|标签：自告奋勇 腾讯分分彩开奖走势图 伍林村
This February saw the first ever Asian Sky Running Championship race come to Hong Kong. The competition is one of the most physically demanding a runner can put their body through. But that didn't stop over 1,000 people attracted by the challenge including several top runners from China.
It's 6am and hundreds of racers gather in the darkness of a car park in rural Hong Kong. Lit by the glow of a small shop foreigners and locals of all ages stretch, talk tactics and take a final gulp of water before the run.
This is the 2015 Sky Running Asian Championship. People from all over the world have come to take part in what must be one of the most scenic races on the planet. The morning light gradually reveals lush green hills sloping into secluded beaches and a poster blue sea. But the beauty of the landscape belies the pain that many of these participants are about to push themselves through.

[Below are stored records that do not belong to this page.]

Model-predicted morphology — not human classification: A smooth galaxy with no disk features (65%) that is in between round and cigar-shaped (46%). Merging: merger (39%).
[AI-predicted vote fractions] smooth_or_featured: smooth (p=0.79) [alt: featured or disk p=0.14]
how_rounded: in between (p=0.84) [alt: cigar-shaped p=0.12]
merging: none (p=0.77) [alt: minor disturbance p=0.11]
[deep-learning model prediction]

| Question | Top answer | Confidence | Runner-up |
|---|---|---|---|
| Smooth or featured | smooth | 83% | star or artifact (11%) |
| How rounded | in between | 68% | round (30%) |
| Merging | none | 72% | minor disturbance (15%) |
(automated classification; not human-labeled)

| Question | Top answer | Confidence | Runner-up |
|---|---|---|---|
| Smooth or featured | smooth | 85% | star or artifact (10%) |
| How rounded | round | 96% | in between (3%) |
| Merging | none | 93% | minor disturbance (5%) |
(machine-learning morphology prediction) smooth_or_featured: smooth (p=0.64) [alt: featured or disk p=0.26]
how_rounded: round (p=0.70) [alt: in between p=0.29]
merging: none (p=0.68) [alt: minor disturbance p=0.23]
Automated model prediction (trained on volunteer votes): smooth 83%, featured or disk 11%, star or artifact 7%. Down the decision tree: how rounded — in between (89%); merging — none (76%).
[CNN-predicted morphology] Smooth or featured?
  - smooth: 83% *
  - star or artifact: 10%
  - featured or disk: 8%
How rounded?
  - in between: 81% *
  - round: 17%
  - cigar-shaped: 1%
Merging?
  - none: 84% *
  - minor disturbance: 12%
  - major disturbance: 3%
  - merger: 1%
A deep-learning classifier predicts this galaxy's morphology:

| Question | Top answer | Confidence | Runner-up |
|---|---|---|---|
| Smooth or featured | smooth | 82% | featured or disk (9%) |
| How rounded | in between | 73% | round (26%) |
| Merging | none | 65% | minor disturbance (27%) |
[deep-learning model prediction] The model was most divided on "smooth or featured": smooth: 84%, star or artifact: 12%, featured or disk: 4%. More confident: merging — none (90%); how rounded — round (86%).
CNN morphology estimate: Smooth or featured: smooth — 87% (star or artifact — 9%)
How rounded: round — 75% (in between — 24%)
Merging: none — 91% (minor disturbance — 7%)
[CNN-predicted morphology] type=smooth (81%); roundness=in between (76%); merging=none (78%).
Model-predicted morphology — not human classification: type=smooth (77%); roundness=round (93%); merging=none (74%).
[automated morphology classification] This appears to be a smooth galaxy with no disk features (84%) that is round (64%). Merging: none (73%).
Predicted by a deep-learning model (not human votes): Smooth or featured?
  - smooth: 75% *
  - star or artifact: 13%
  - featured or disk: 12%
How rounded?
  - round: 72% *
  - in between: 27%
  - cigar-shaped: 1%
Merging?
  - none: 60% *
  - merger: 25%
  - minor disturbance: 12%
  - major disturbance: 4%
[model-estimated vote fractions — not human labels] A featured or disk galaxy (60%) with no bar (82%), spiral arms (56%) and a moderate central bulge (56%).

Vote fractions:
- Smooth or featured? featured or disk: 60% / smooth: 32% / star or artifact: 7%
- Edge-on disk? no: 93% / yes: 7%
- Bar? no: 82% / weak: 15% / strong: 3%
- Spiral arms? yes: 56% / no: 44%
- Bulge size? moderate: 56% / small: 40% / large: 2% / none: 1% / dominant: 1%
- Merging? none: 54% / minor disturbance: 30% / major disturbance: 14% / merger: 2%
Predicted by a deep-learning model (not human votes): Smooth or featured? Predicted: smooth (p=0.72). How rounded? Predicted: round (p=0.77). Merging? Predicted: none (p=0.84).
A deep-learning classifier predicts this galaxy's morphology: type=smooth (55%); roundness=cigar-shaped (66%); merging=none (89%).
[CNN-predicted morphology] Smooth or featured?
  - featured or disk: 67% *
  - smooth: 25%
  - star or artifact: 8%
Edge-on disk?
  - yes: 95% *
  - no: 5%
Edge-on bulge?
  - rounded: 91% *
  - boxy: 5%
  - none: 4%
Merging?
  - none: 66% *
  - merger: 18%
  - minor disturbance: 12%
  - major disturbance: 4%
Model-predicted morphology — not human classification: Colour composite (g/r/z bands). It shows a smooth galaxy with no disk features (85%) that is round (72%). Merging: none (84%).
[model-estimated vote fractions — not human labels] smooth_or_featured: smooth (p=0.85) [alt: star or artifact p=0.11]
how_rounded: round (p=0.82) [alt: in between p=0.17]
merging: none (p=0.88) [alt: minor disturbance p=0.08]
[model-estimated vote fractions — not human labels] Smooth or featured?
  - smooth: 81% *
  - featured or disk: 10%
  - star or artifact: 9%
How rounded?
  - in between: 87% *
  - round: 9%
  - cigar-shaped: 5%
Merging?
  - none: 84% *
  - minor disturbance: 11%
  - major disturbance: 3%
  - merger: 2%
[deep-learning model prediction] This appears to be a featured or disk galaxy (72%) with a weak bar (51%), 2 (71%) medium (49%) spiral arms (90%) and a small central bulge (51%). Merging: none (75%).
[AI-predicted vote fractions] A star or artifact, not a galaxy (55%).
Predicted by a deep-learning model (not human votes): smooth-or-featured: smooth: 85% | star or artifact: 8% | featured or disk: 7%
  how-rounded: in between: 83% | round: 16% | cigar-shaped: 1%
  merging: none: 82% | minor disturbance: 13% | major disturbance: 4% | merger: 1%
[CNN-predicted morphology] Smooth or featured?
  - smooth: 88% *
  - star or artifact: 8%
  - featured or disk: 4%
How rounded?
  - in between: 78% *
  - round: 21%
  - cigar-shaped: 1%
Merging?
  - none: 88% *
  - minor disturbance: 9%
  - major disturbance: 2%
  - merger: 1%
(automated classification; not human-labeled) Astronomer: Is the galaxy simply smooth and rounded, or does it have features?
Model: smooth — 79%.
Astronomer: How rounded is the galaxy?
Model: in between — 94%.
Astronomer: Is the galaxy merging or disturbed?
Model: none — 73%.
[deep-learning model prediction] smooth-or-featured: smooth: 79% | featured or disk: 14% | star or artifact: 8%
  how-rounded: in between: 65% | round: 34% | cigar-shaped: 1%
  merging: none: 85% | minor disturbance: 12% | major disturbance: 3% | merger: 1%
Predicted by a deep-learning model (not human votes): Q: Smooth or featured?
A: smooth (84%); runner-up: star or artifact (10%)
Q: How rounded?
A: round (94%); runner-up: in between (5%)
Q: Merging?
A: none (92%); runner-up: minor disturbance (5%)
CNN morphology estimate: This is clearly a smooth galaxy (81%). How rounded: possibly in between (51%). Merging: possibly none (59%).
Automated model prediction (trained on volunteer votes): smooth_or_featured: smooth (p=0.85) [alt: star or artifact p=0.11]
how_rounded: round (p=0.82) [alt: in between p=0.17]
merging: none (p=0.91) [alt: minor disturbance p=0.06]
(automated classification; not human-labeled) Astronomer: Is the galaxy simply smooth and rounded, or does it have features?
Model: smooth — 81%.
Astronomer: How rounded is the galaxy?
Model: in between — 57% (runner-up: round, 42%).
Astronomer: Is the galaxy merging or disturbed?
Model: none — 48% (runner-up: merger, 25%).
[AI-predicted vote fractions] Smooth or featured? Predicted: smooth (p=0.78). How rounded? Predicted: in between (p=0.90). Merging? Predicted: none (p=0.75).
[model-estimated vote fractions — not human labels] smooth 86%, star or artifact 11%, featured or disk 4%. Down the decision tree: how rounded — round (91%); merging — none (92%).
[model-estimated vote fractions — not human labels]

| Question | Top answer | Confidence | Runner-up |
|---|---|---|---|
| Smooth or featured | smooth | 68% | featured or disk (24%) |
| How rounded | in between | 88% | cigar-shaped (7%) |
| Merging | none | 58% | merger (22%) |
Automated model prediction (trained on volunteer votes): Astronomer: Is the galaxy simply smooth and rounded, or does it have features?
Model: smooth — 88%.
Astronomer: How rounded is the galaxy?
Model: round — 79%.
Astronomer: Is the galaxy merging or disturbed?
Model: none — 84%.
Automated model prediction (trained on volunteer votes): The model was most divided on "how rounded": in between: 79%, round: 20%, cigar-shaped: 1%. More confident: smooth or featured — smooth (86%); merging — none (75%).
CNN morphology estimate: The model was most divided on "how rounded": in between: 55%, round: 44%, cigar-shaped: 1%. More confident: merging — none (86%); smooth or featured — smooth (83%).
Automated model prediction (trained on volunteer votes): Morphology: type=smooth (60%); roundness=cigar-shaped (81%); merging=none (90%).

The competition consists of a series of runs stretching up to 50 kilometres (about 30 miles) across mountain paths rising 2,800 metres, uneven rocks, loose scree and sandy beaches, followed by a final mountain climb to soak the last remaining energy from tired legs. It's a massive challenge for even the fittest athlete. And yet the event sold out with 1,200 runners of all levels of ability.
"I started off just running for fun but it's so competitive here that once you get in a race you just can't help yourself, you just get carried away,” says Mo, a PE teacher from Scotland who's been living in Hong Kong for ten years. This is his first year trail running.
"People come from all over the world to race here. And, surprisingly the standard is world class, really good. Especially today's race,” he says. “Some of the top runners in the world are here today.”
Many of the elite athletes are entering the 50km race. But there's also a 13km, 24km and 28km taking place at the same time. Runners of all standards are here - some even brandishing walking poles, clearly intending to hike rather than jog. But of the top athletes, one of the favourites is from China.
China arrived with a team of 8, three of whom are professional. Yan Longfei was one of them. He has a slight, boyish frame with high arched eyebrows that look like he's always on the verge of a chuckle - and often is. But he's serious about running. After a period as a professional marathon runner he switched to trail running a year ago. In that short time he's already achieved some of this competition's fastest times and holds the Hong Kong trail record for 100km.
In fact the organisers even use a life sized poster of him splattered with mud mid-race to promote the event. Little wonder then that he is tipped by many to win. Despite the pressure, Yan Longfei appeared in relaxed mood the day before the race. Sitting with teammates sipping a jar of homemade lemonade in a local cafe he was happy to share his tactical approach to the next day's race.
"Usually from the start to the middle of the race I follow the first runner. After that I pick up my pace towards the end.”
Yan Longfei's teammate Shan Hu - also a professional runner - sits across from him on the table sipping a cup of black tea. A tall young lady wearing a tight olive green t-shirt and bright red trainers, she says her secret is not eating anything when climbing the mountain, only carrying mineral water and a few energy snacks in her backpack that she might take one hour in.
But despite the success of this young team, the sport of mountain running is relatively new in China. Shan Hu likens the level of Chinese runners to primary school students in comparison to the “college level” of European athletes. One aspect in which the Chinese can improve, according to Yan Longfei, is knowledge of nutrition and knowing what food you should - and shouldn't - eat to achieve peak performance. That may be true, but this group of Chinese racers can compete with the best, according to race organiser Michael Maddess.